The Manager of Utilization Review provides administrative and operational support to the Director of Case Management. The Manager of Utilization Review provides direct supervision to the Utilization Review Specialists, Utilization Management Specialists, Authorization Coordinators, and ancillary staff. The Manager provides staff support regarding difficult/complex cases. The Manager is accountable for daily department operations, including establishing utilization review processes that conform to evidence-based review expectations, payer expectations, support collaboration with organization’s billing partners, and appeal processes. This position is responsible for daily team operations, including staffing, assignments, and human resources management.
Essential Duties:
- Leadership & Supervision: Manage and mentor a team of RN Utilization Review Specialists, LVN Utilization Management Specialists, Authorization Coordinators, and ancillary staff. Provide guidance and support in the development of staff skills and competencies, including but not limited to orienting, training, daily staffing and staff assignments. Conduct performance evaluations and implement development plans for team members. Engage in special projects, research, consultation and teaching in areas of specialty as needed by the hospital. Provide leadership in quality management and improvement activities, by planning, organizing, coordinating, monitoring and evaluating care and activities provided by personnel.
- Clinical Review Oversight: Supervise the clinical review process to ensure reviews are conducted accurately and in line with evidence-based guidelines.
- Develop and implement standards and processes for clinical and non-clinical services provided by Utilization Review team members, including provides organizational planning and program development for needed services. Utilizes advanced theoretical knowledge and skills to act as consultant to the staff and to the administrative team. Collaborate with clinical teams within Care Coordination to resolve complex cases and ensure authorizations of appropriate care levels. Formulates and implements policies and procedures related to areas of management, and provides feedback and statistics to hospital administration regarding areas of oversight. Maintains competencies for hospital, age specific and job specific standards of care, follows hospital procedures for accurate and timely processing of charges.
- Appeals Management: Develop and implements standards and processes for the formulation and submission of appeal requests for denied services, ensuring they are complete, accurate, and submitted in a timely manner. Analyze trends in denied claims and collaborate with internal and external partners to address and rectify identified issues.
- Regulatory Compliance: Ensure that all processes comply with relevant healthcare regulations, accreditation standards, and organizational policies. Stay updated on industry standards and changes in regulations to maintain compliance. Legal and ethical standards – to be incorporated into all aspect of Utilization Review processes.

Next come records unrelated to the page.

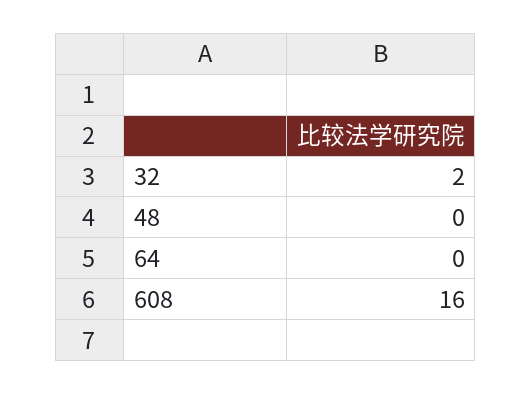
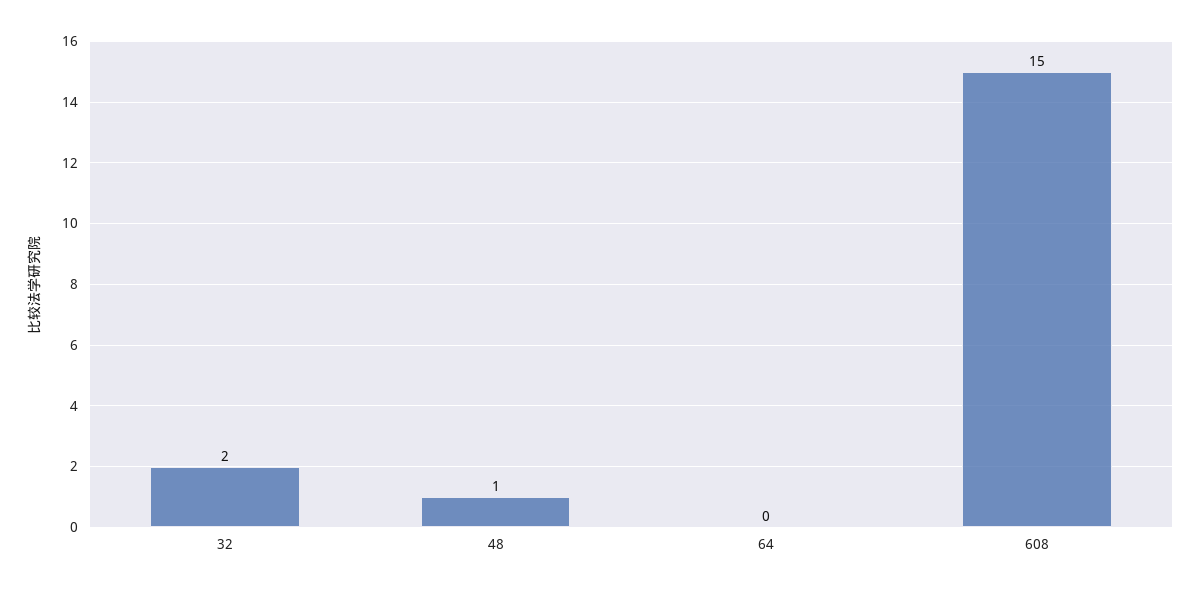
  {
    "32": 2,
-   "48": 0,
+   "48": 1,
    "64": 0,
-   "608": 16
+   "608": 15
  }

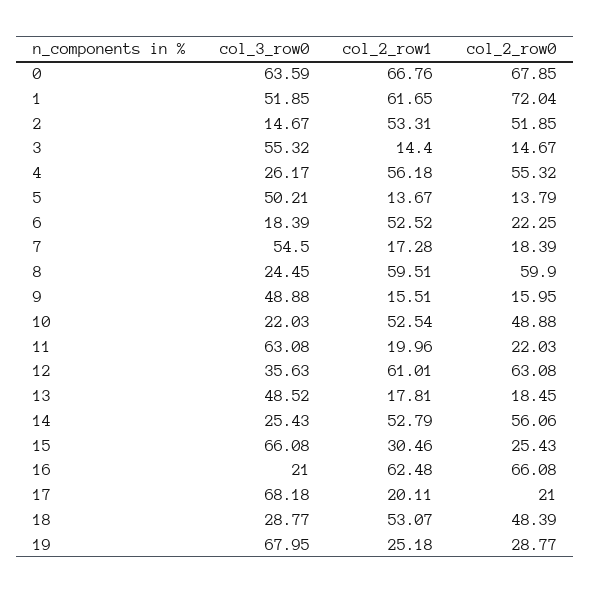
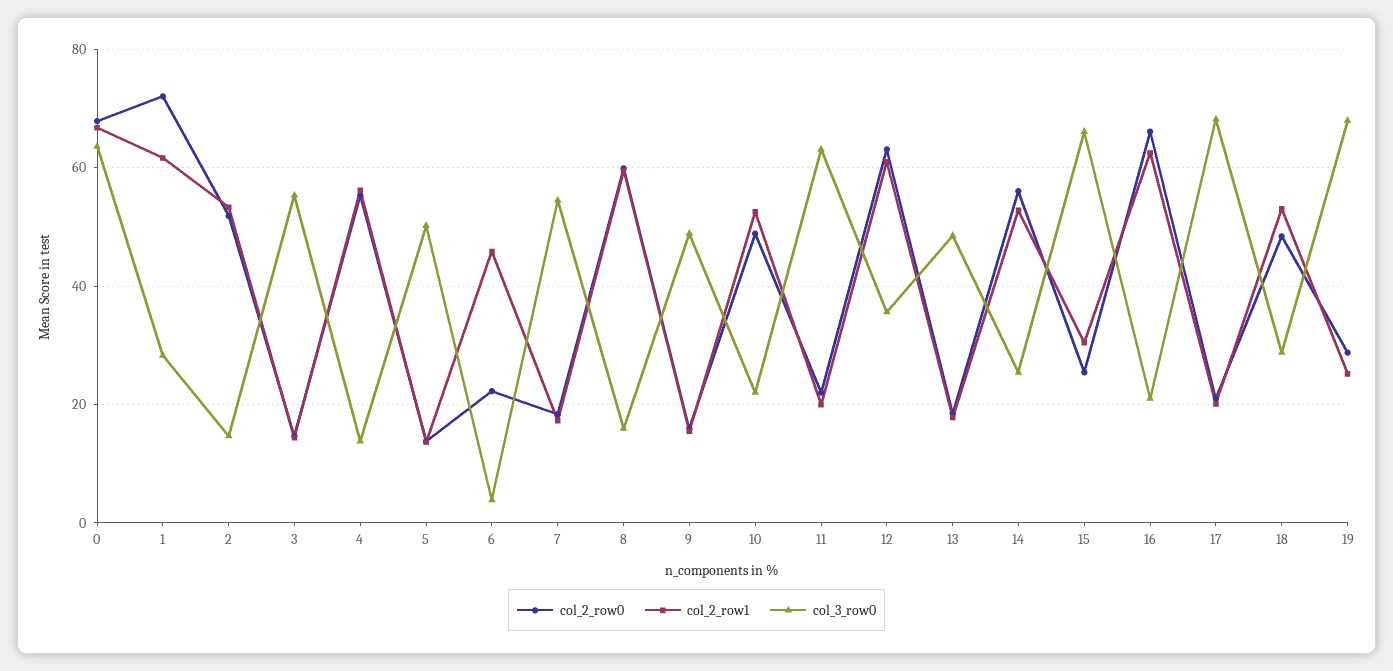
  {
    "col_3_row0": {
      "0": 63.59,
-     "1": 51.85,
+     "1": 28,
      "2": 14.67,
      "3": 55.32,
-     "4": 26.17,
+     "4": 14,
      "5": 50.21,
-     "6": 18.39,
+     "6": 4,
      "7": 54.5,
-     "8": 24.45,
+     "8": 16,
      "9": 48.88,
      "10": 22.03,
      "11": 63.08,
      "12": 35.63,
      "13": 48.52,
      "14": 25.43,
      "15": 66.08,
      "16": 21,
      "17": 68.18,
      "18": 28.77,
      "19": 67.95
    },
    "col_2_row1": {
      "0": 66.76,
      "1": 61.65,
      "2": 53.31,
      "3": 14.4,
      "4": 56.18,
      "5": 13.67,
-     "6": 52.52,
+     "6": 46,
      "7": 17.28,
      "8": 59.51,
      "9": 15.51,
      "10": 52.54,
      "11": 19.96,
      "12": 61.01,
      "13": 17.81,
      "14": 52.79,
      "15": 30.46,
      "16": 62.48,
      "17": 20.11,
      "18": 53.07,
      "19": 25.18
    },
    "col_2_row0": {
      "0": 67.85,
      "1": 72.04,
      "2": 51.85,
      "3": 14.67,
      "4": 55.32,
      "5": 13.79,
      "6": 22.25,
      "7": 18.39,
      "8": 59.9,
      "9": 15.95,
      "10": 48.88,
      "11": 22.03,
      "12": 63.08,
      "13": 18.45,
      "14": 56.06,
      "15": 25.43,
      "16": 66.08,
      "17": 21,
      "18": 48.39,
      "19": 28.77
    }
  }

- Process Improvement: Identify and implement process improvements to enhance the efficiency, effectiveness, and outcomes of the Utilization Review team. Develop and maintain departmental policies and procedures. Participate in the development, monitoring and analysis of process and outcome indicators for the improvement of patient care.
- Reporting and Analytics: Generate and analyze reports related to utilization review activities and appeal outcomes. Use data to drive decision-making and to identify opportunities for improvement. Prepare and present reports reflective of utilization review activities and appeal outcomes to department meetings, UM Committee meetings, and other committee meetings upon request.
- Performs other duties as assigned.
Required Qualifications:
- Req Bachelor’s Degree Nursing
- Req 3-5 years Clinical experience with an additional five years of experience in hospital-based utilization review.
- Req 2 years Consecutive years’ experience in Utilization Review leadership in a manager or above capacity.
- Req Strong leadership and team management skills.
- Req In-depth knowledge of clinical review and appeal processes and healthcare regulations.
- Req Excellent analytical, problem-solving, and decision-making abilities.
- Req Ability to work independently with minimal supervision, exercising judgment and initiative.
- Req Ability to perform a variety of complex and administrative duties and manage conceptual assignments.
- Req Effective communication and interpersonal skills.
- Req Demonstrates ability to effectively work with physicians, staff, and patients.
- Req Committed to excellence in patient care and customer service.
Preferred Qualifications:
- Pref Certified Case Manager – CCM (CMSA) Nationally recognized certification such as CCM and/or ACM
- Pref Proficiency in utilizing healthcare management software and data analysis tools.
Required Licenses/Certifications:
- Req Registered Nurse – RN (CA Board of Registered Nursing)
- Req Basic Life Support (BLS) Healthcare Provider from American Heart Association
Req Fire Life Safety Training (LA City) If no card upon hire, one must be obtained within 30 days of hire and maintained by renewal before expiration date. (Required within LA City only)
The annual base salary range for this position is $110,240.00 – $181,896.00. When extending an offer of employment, the University of Southern California considers factors such as (but not limited to) the scope and responsibilities of the position, the candidate’s work experience, education/training, key skills, internal peer equity, federal, state, and local laws, contractual stipulations, grant funding, as well as external market and organizational considerations.